-- Input records --
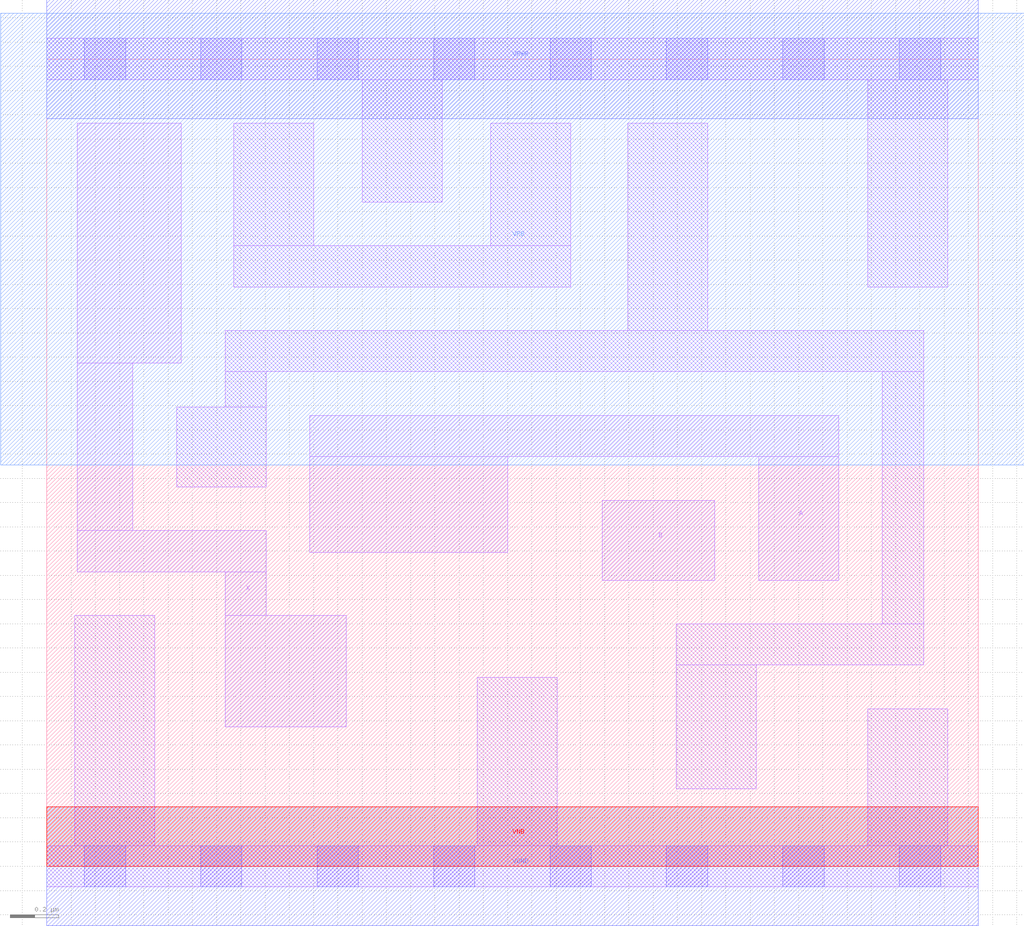
<source format=lef>
# Copyright 2020 The SkyWater PDK Authors
#
# Licensed under the Apache License, Version 2.0 (the "License");
# you may not use this file except in compliance with the License.
# You may obtain a copy of the License at
#
#     https://www.apache.org/licenses/LICENSE-2.0
#
# Unless required by applicable law or agreed to in writing, software
# distributed under the License is distributed on an "AS IS" BASIS,
# WITHOUT WARRANTIES OR CONDITIONS OF ANY KIND, either express or implied.
# See the License for the specific language governing permissions and
# limitations under the License.
#
# SPDX-License-Identifier: Apache-2.0

VERSION 5.7 ;
  NOWIREEXTENSIONATPIN ON ;
  DIVIDERCHAR "/" ;
  BUSBITCHARS "[]" ;
MACRO sky130_fd_sc_lp__xor2_lp
  CLASS CORE ;
  FOREIGN sky130_fd_sc_lp__xor2_lp ;
  ORIGIN  0.000000  0.000000 ;
  SIZE  3.840000 BY  3.330000 ;
  SYMMETRY X Y R90 ;
  SITE unit ;
  PIN A
    ANTENNAGATEAREA  0.689000 ;
    DIRECTION INPUT ;
    USE SIGNAL ;
    PORT
      LAYER li1 ;
        RECT 1.085000 1.295000 1.900000 1.690000 ;
        RECT 1.085000 1.690000 3.265000 1.860000 ;
        RECT 2.935000 1.180000 3.265000 1.690000 ;
    END
  END A
  PIN B
    ANTENNAGATEAREA  0.689000 ;
    DIRECTION INPUT ;
    USE SIGNAL ;
    PORT
      LAYER li1 ;
        RECT 2.290000 1.180000 2.755000 1.510000 ;
    END
  END B
  PIN X
    ANTENNADIFFAREA  0.417600 ;
    DIRECTION OUTPUT ;
    USE SIGNAL ;
    PORT
      LAYER li1 ;
        RECT 0.125000 1.215000 0.905000 1.385000 ;
        RECT 0.125000 1.385000 0.355000 2.075000 ;
        RECT 0.125000 2.075000 0.555000 3.065000 ;
        RECT 0.735000 0.575000 1.235000 1.035000 ;
        RECT 0.735000 1.035000 0.905000 1.215000 ;
    END
  END X
  PIN VGND
    DIRECTION INOUT ;
    USE GROUND ;
    PORT
      LAYER met1 ;
        RECT 0.000000 -0.245000 3.840000 0.245000 ;
    END
  END VGND
  PIN VNB
    DIRECTION INOUT ;
    USE GROUND ;
    PORT
      LAYER pwell ;
        RECT 0.000000 0.000000 3.840000 0.245000 ;
    END
  END VNB
  PIN VPB
    DIRECTION INOUT ;
    USE POWER ;
    PORT
      LAYER nwell ;
        RECT -0.190000 1.655000 4.030000 3.520000 ;
    END
  END VPB
  PIN VPWR
    DIRECTION INOUT ;
    USE POWER ;
    PORT
      LAYER met1 ;
        RECT 0.000000 3.085000 3.840000 3.575000 ;
    END
  END VPWR
  OBS
    LAYER li1 ;
      RECT 0.000000 -0.085000 3.840000 0.085000 ;
      RECT 0.000000  3.245000 3.840000 3.415000 ;
      RECT 0.115000  0.085000 0.445000 1.035000 ;
      RECT 0.535000  1.565000 0.905000 1.895000 ;
      RECT 0.735000  1.895000 0.905000 2.040000 ;
      RECT 0.735000  2.040000 3.615000 2.210000 ;
      RECT 0.770000  2.390000 2.160000 2.560000 ;
      RECT 0.770000  2.560000 1.100000 3.065000 ;
      RECT 1.300000  2.740000 1.630000 3.245000 ;
      RECT 1.775000  0.085000 2.105000 0.780000 ;
      RECT 1.830000  2.560000 2.160000 3.065000 ;
      RECT 2.395000  2.210000 2.725000 3.065000 ;
      RECT 2.595000  0.320000 2.925000 0.830000 ;
      RECT 2.595000  0.830000 3.615000 1.000000 ;
      RECT 3.385000  0.085000 3.715000 0.650000 ;
      RECT 3.385000  2.390000 3.715000 3.245000 ;
      RECT 3.445000  1.000000 3.615000 2.040000 ;
    LAYER mcon ;
      RECT 0.155000 -0.085000 0.325000 0.085000 ;
      RECT 0.155000  3.245000 0.325000 3.415000 ;
      RECT 0.635000 -0.085000 0.805000 0.085000 ;
      RECT 0.635000  3.245000 0.805000 3.415000 ;
      RECT 1.115000 -0.085000 1.285000 0.085000 ;
      RECT 1.115000  3.245000 1.285000 3.415000 ;
      RECT 1.595000 -0.085000 1.765000 0.085000 ;
      RECT 1.595000  3.245000 1.765000 3.415000 ;
      RECT 2.075000 -0.085000 2.245000 0.085000 ;
      RECT 2.075000  3.245000 2.245000 3.415000 ;
      RECT 2.555000 -0.085000 2.725000 0.085000 ;
      RECT 2.555000  3.245000 2.725000 3.415000 ;
      RECT 3.035000 -0.085000 3.205000 0.085000 ;
      RECT 3.035000  3.245000 3.205000 3.415000 ;
      RECT 3.515000 -0.085000 3.685000 0.085000 ;
      RECT 3.515000  3.245000 3.685000 3.415000 ;
  END
END sky130_fd_sc_lp__xor2_lp
END LIBRARY

</source>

-- Work required --
Except for the pictures, write the data out exactly.

-- Reply to the exercise --
<source format=lef>
# Copyright 2020 The SkyWater PDK Authors
#
# Licensed under the Apache License, Version 2.0 (the "License");
# you may not use this file except in compliance with the License.
# You may obtain a copy of the License at
#
#     https://www.apache.org/licenses/LICENSE-2.0
#
# Unless required by applicable law or agreed to in writing, software
# distributed under the License is distributed on an "AS IS" BASIS,
# WITHOUT WARRANTIES OR CONDITIONS OF ANY KIND, either express or implied.
# See the License for the specific language governing permissions and
# limitations under the License.
#
# SPDX-License-Identifier: Apache-2.0

VERSION 5.7 ;
  NOWIREEXTENSIONATPIN ON ;
  DIVIDERCHAR "/" ;
  BUSBITCHARS "[]" ;
MACRO sky130_fd_sc_lp__xor2_lp
  CLASS CORE ;
  FOREIGN sky130_fd_sc_lp__xor2_lp ;
  ORIGIN  0.000000  0.000000 ;
  SIZE  3.840000 BY  3.330000 ;
  SYMMETRY X Y R90 ;
  SITE unit ;
  PIN A
    ANTENNAGATEAREA  0.689000 ;
    DIRECTION INPUT ;
    USE SIGNAL ;
    PORT
      LAYER li1 ;
        RECT 1.085000 1.295000 1.900000 1.690000 ;
        RECT 1.085000 1.690000 3.265000 1.860000 ;
        RECT 2.935000 1.180000 3.265000 1.690000 ;
    END
  END A
  PIN B
    ANTENNAGATEAREA  0.689000 ;
    DIRECTION INPUT ;
    USE SIGNAL ;
    PORT
      LAYER li1 ;
        RECT 2.290000 1.180000 2.755000 1.510000 ;
    END
  END B
  PIN X
    ANTENNADIFFAREA  0.417600 ;
    DIRECTION OUTPUT ;
    USE SIGNAL ;
    PORT
      LAYER li1 ;
        RECT 0.125000 1.215000 0.905000 1.385000 ;
        RECT 0.125000 1.385000 0.355000 2.075000 ;
        RECT 0.125000 2.075000 0.555000 3.065000 ;
        RECT 0.735000 0.575000 1.235000 1.035000 ;
        RECT 0.735000 1.035000 0.905000 1.215000 ;
    END
  END X
  PIN VGND
    DIRECTION INOUT ;
    USE GROUND ;
    PORT
      LAYER met1 ;
        RECT 0.000000 -0.245000 3.840000 0.245000 ;
    END
  END VGND
  PIN VNB
    DIRECTION INOUT ;
    USE GROUND ;
    PORT
      LAYER pwell ;
        RECT 0.000000 0.000000 3.840000 0.245000 ;
    END
  END VNB
  PIN VPB
    DIRECTION INOUT ;
    USE POWER ;
    PORT
      LAYER nwell ;
        RECT -0.190000 1.655000 4.030000 3.520000 ;
    END
  END VPB
  PIN VPWR
    DIRECTION INOUT ;
    USE POWER ;
    PORT
      LAYER met1 ;
        RECT 0.000000 3.085000 3.840000 3.575000 ;
    END
  END VPWR
  OBS
    LAYER li1 ;
      RECT 0.000000 -0.085000 3.840000 0.085000 ;
      RECT 0.000000  3.245000 3.840000 3.415000 ;
      RECT 0.115000  0.085000 0.445000 1.035000 ;
      RECT 0.535000  1.565000 0.905000 1.895000 ;
      RECT 0.735000  1.895000 0.905000 2.040000 ;
      RECT 0.735000  2.040000 3.615000 2.210000 ;
      RECT 0.770000  2.390000 2.160000 2.560000 ;
      RECT 0.770000  2.560000 1.100000 3.065000 ;
      RECT 1.300000  2.740000 1.630000 3.245000 ;
      RECT 1.775000  0.085000 2.105000 0.780000 ;
      RECT 1.830000  2.560000 2.160000 3.065000 ;
      RECT 2.395000  2.210000 2.725000 3.065000 ;
      RECT 2.595000  0.320000 2.925000 0.830000 ;
      RECT 2.595000  0.830000 3.615000 1.000000 ;
      RECT 3.385000  0.085000 3.715000 0.650000 ;
      RECT 3.385000  2.390000 3.715000 3.245000 ;
      RECT 3.445000  1.000000 3.615000 2.040000 ;
    LAYER mcon ;
      RECT 0.155000 -0.085000 0.325000 0.085000 ;
      RECT 0.155000  3.245000 0.325000 3.415000 ;
      RECT 0.635000 -0.085000 0.805000 0.085000 ;
      RECT 0.635000  3.245000 0.805000 3.415000 ;
      RECT 1.115000 -0.085000 1.285000 0.085000 ;
      RECT 1.115000  3.245000 1.285000 3.415000 ;
      RECT 1.595000 -0.085000 1.765000 0.085000 ;
      RECT 1.595000  3.245000 1.765000 3.415000 ;
      RECT 2.075000 -0.085000 2.245000 0.085000 ;
      RECT 2.075000  3.245000 2.245000 3.415000 ;
      RECT 2.555000 -0.085000 2.725000 0.085000 ;
      RECT 2.555000  3.245000 2.725000 3.415000 ;
      RECT 3.035000 -0.085000 3.205000 0.085000 ;
      RECT 3.035000  3.245000 3.205000 3.415000 ;
      RECT 3.515000 -0.085000 3.685000 0.085000 ;
      RECT 3.515000  3.245000 3.685000 3.415000 ;
  END
END sky130_fd_sc_lp__xor2_lp
END LIBRARY

</source>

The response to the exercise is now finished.